Prompt: In the entries below, find the lines with the word "four" and copy them.
╭─ Records to process
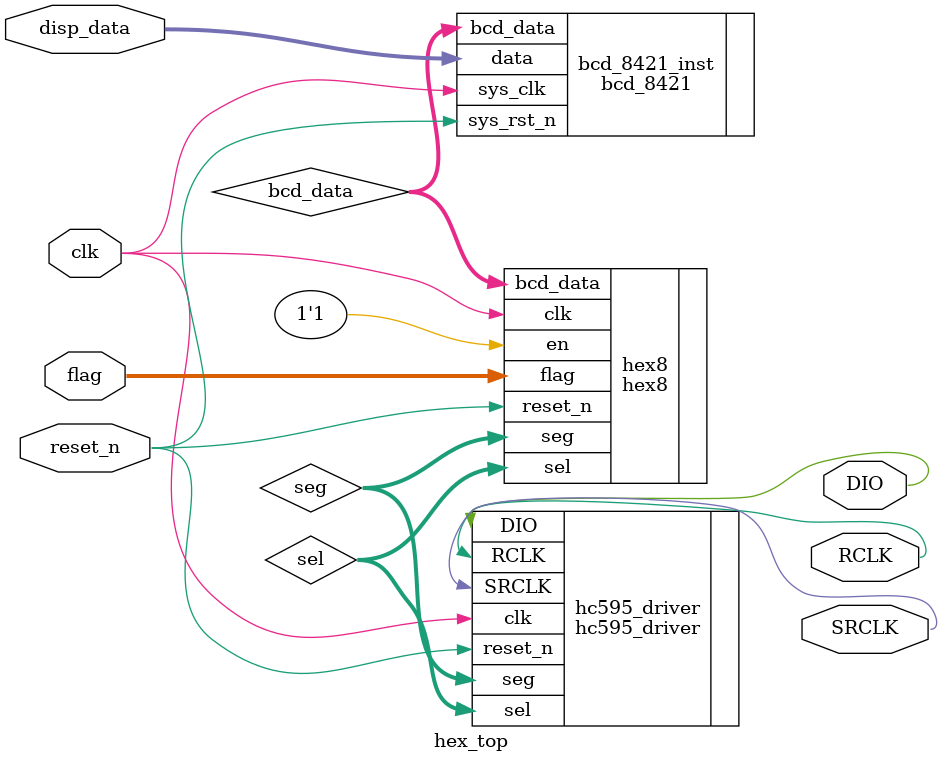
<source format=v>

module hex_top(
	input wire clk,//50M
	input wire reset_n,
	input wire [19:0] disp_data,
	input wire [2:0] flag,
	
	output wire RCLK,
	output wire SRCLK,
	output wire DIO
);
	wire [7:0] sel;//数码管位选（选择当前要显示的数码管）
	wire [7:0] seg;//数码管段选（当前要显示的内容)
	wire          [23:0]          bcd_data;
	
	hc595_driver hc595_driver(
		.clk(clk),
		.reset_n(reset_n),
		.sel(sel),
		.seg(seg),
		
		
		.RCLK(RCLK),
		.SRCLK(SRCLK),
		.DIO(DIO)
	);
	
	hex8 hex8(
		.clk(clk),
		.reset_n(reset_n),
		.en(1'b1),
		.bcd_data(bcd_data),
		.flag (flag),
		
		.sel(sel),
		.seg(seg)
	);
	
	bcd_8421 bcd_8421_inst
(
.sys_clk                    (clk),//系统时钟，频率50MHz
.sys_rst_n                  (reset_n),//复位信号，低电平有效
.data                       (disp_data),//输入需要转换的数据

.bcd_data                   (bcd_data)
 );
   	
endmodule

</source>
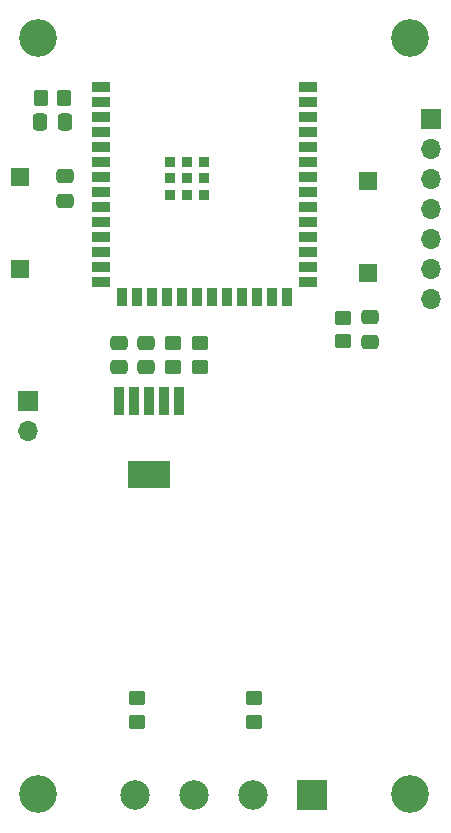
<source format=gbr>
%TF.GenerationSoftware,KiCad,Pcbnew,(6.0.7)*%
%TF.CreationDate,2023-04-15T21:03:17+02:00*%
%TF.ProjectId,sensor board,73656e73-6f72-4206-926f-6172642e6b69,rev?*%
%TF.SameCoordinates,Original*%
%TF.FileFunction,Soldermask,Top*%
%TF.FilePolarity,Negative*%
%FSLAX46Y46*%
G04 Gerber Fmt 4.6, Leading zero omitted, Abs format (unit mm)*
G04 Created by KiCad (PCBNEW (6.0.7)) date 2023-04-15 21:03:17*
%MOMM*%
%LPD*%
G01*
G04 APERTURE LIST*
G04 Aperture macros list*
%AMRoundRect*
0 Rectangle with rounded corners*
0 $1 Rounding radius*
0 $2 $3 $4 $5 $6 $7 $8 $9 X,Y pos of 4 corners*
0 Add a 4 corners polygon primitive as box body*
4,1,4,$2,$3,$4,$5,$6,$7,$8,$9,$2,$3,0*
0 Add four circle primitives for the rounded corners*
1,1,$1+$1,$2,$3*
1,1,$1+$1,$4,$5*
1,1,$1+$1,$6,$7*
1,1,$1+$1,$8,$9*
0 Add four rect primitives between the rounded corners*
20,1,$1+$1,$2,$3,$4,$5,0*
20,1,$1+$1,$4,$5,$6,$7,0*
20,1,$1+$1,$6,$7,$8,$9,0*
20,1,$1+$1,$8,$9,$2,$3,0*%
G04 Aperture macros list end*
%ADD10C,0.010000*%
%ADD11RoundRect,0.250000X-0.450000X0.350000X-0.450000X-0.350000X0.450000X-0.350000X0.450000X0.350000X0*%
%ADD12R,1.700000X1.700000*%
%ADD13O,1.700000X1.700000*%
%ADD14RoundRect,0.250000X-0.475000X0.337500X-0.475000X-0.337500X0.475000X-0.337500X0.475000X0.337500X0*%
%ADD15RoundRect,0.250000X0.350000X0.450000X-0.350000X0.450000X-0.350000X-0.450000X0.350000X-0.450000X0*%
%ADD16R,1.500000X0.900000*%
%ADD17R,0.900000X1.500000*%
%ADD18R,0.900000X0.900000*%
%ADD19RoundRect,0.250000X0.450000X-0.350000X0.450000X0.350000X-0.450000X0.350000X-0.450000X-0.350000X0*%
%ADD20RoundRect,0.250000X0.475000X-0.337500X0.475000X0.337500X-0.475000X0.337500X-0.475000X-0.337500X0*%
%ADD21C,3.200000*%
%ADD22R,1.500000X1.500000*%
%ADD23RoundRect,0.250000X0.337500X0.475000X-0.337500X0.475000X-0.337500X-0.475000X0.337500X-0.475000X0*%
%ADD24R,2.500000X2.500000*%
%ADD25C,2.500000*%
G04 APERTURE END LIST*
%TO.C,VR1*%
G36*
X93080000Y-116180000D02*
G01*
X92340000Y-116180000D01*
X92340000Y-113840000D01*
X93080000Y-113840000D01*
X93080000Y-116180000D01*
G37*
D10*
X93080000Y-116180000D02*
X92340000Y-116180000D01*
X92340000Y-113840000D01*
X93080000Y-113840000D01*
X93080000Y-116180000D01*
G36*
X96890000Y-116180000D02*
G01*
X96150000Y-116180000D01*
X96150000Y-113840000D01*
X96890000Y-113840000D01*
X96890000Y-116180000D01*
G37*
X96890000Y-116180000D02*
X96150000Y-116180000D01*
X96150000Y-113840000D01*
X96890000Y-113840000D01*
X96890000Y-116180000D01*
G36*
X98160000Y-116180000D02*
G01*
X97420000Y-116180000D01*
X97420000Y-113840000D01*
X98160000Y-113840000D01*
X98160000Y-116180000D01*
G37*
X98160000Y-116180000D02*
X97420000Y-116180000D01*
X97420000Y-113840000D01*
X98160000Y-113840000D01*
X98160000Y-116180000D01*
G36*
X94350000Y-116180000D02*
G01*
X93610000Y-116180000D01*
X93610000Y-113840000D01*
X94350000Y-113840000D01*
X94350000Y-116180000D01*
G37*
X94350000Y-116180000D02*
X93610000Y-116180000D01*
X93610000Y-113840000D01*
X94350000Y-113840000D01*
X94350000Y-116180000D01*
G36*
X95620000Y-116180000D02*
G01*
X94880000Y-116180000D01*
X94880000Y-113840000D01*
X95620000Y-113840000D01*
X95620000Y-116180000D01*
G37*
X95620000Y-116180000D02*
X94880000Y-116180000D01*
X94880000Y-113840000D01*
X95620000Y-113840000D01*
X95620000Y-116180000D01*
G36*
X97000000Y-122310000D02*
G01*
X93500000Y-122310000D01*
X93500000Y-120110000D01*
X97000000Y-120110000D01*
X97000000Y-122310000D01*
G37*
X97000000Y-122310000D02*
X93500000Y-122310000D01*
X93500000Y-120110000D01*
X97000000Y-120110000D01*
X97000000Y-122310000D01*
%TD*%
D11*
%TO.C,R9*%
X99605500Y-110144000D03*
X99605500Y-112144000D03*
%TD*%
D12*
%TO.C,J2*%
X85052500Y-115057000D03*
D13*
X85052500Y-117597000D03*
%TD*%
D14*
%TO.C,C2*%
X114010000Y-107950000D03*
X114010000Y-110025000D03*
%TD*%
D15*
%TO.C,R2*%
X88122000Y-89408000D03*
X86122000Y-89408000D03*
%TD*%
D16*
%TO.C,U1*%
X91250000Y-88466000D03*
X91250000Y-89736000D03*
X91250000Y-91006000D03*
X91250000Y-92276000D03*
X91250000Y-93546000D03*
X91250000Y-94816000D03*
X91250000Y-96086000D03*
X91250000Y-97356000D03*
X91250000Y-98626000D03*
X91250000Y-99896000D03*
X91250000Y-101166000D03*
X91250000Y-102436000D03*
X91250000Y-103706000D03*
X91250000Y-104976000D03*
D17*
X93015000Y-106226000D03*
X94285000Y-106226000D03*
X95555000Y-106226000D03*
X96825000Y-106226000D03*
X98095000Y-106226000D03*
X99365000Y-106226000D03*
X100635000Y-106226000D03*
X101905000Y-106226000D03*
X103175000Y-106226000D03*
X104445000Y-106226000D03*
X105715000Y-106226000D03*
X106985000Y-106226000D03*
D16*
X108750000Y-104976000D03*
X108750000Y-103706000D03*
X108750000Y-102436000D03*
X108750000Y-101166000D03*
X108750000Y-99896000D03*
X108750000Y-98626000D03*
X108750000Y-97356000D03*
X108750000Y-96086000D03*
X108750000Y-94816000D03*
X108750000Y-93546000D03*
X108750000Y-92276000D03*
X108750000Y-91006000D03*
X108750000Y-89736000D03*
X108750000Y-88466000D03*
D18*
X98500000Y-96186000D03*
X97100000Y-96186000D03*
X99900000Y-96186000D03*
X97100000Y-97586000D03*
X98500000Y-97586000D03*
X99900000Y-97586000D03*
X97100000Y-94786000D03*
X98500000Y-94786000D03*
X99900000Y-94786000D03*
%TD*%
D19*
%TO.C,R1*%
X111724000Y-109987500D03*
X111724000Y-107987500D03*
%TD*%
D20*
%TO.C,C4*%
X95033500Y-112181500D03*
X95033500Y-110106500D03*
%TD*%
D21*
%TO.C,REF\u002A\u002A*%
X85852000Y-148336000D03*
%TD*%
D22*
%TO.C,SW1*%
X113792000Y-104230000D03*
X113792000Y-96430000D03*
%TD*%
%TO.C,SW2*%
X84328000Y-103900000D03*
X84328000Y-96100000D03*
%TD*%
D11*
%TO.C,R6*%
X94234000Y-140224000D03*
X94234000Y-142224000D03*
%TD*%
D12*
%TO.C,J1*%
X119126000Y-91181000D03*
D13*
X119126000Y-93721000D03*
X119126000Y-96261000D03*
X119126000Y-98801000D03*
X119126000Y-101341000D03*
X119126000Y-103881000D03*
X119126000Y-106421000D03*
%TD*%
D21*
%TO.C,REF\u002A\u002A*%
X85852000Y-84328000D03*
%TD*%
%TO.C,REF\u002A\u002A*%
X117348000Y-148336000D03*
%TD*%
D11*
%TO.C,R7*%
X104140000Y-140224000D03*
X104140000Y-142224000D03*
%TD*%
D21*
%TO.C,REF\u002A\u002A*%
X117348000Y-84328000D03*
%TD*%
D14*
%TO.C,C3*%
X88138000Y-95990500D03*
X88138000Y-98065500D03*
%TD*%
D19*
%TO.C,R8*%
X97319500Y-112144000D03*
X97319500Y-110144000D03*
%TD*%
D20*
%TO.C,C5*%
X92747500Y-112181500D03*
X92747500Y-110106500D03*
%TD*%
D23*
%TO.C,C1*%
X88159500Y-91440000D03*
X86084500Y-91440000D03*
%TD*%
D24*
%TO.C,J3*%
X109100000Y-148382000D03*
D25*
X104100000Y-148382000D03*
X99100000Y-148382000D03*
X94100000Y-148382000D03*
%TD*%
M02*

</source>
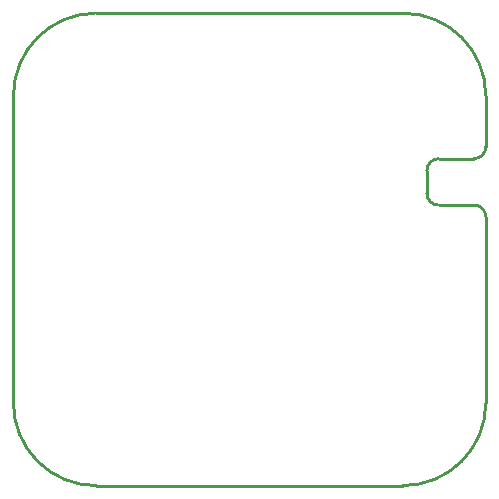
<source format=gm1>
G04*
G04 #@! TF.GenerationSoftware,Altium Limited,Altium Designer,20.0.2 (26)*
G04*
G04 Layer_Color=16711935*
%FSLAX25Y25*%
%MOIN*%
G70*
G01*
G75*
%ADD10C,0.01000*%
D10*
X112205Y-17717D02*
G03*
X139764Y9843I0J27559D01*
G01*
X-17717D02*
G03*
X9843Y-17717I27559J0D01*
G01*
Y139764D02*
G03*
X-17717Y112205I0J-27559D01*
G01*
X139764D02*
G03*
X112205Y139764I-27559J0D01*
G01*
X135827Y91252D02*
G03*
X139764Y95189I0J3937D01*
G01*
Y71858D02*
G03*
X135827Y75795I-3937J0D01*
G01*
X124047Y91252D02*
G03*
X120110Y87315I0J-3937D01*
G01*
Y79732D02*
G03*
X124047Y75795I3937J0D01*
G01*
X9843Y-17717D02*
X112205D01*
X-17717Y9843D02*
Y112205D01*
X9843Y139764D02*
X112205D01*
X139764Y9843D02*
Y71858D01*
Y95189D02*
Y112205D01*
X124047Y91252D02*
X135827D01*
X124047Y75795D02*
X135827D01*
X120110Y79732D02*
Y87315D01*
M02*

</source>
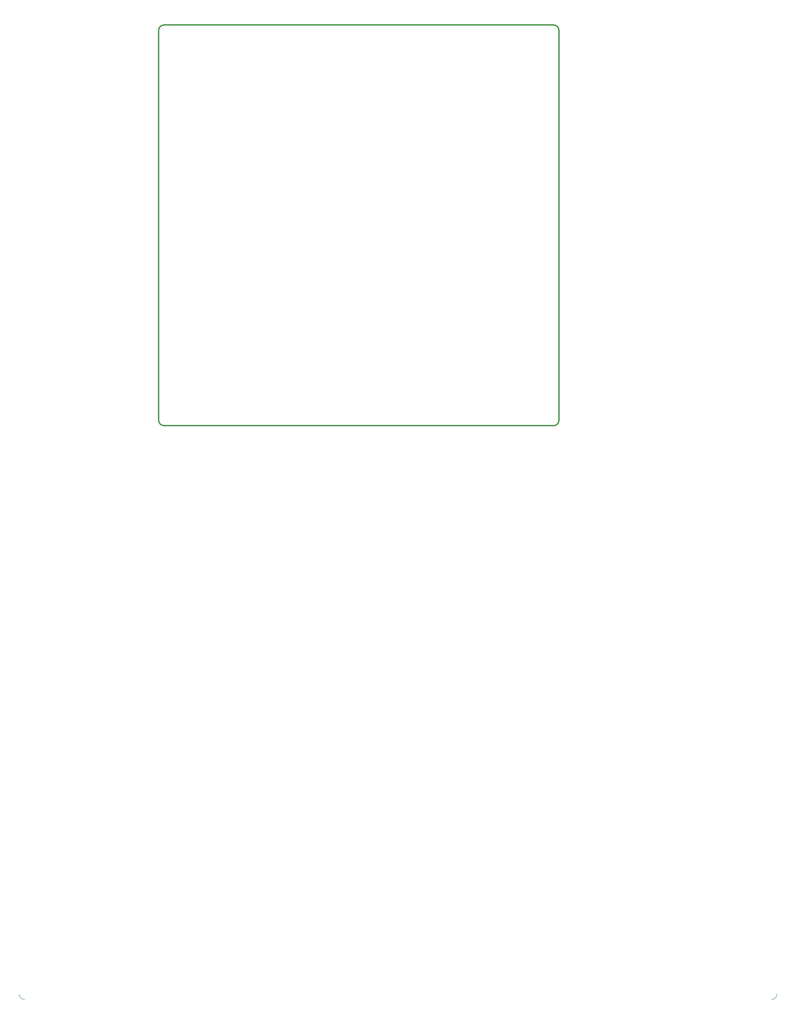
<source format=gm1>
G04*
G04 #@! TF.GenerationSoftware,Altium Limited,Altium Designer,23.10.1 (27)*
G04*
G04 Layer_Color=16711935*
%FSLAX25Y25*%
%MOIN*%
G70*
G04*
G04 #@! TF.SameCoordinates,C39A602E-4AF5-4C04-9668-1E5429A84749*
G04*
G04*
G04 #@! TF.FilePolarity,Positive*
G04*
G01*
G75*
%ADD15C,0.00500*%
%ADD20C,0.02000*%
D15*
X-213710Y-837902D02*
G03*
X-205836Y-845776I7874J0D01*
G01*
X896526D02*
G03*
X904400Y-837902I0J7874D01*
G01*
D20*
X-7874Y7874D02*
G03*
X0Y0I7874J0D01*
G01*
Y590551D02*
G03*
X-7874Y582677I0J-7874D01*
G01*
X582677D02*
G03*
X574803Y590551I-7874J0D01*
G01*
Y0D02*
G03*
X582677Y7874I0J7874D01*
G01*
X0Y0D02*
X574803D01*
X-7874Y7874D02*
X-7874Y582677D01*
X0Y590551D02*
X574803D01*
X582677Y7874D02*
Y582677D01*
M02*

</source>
╰─
Response:
0 Add four circle primitives for the rounded corners*
0 Add four rect primitives between the rounded corners*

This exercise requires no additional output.